(Saved data entries)
..........

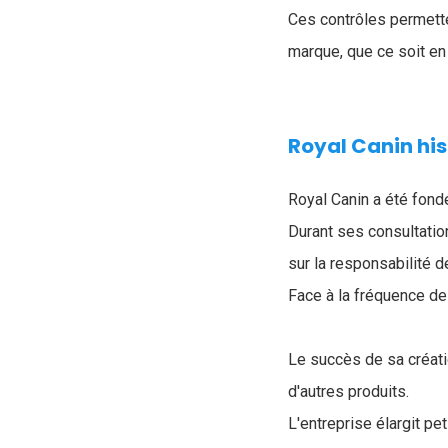
Ces contrôles permette
marque, que ce soit en 
Royal Canin his
Royal Canin a été fondé
Durant ses consultati
sur la responsabilité d
Face à la fréquence de 
Le succès de sa créati
d'autres produits.
L'entreprise élargit pe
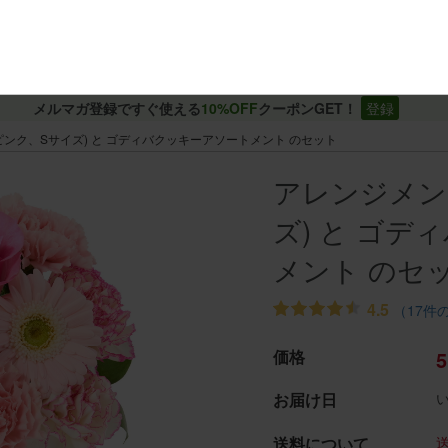
メルマガ登録ですぐ使える
10%OFF
クーポンGET！
登録
ンク、Sサイズ) と ゴディバクッキーアソートメント のセット
アレンジメン
ズ) と ゴ
メント のセ
4.5
（17件
価格
5
お届け日
送料について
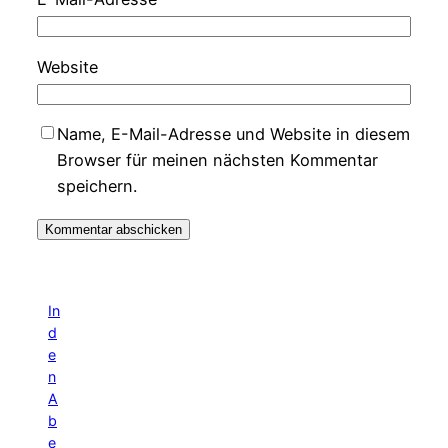
Website
Name, E-Mail-Adresse und Website in diesem
Browser für meinen nächsten Kommentar
speichern.
In
d
e
n
A
b
e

..........

- **Exercise instructions**
From the first line to the last, restate the entries exactly, without pictures.

- **Written answer**
Ces contrôles permette
marque, que ce soit en 
Royal Canin his
Royal Canin a été fondé
Durant ses consultati
sur la responsabilité d
Face à la fréquence de 
Le succès de sa créati
d'autres produits.
L'entreprise élargit pe
メルマガ登録ですぐ使える
10%OFF
クーポンGET！
登録
ンク、Sサイズ) と ゴディバクッキーアソートメント のセット
アレンジメン
ズ) と ゴ
メント のセ
4.5
（17件
価格
5
お届け日
送料について
Website
Name, E-Mail-Adresse und Website in diesem
Browser für meinen nächsten Kommentar
speichern.
In
d
e
n
A
b
e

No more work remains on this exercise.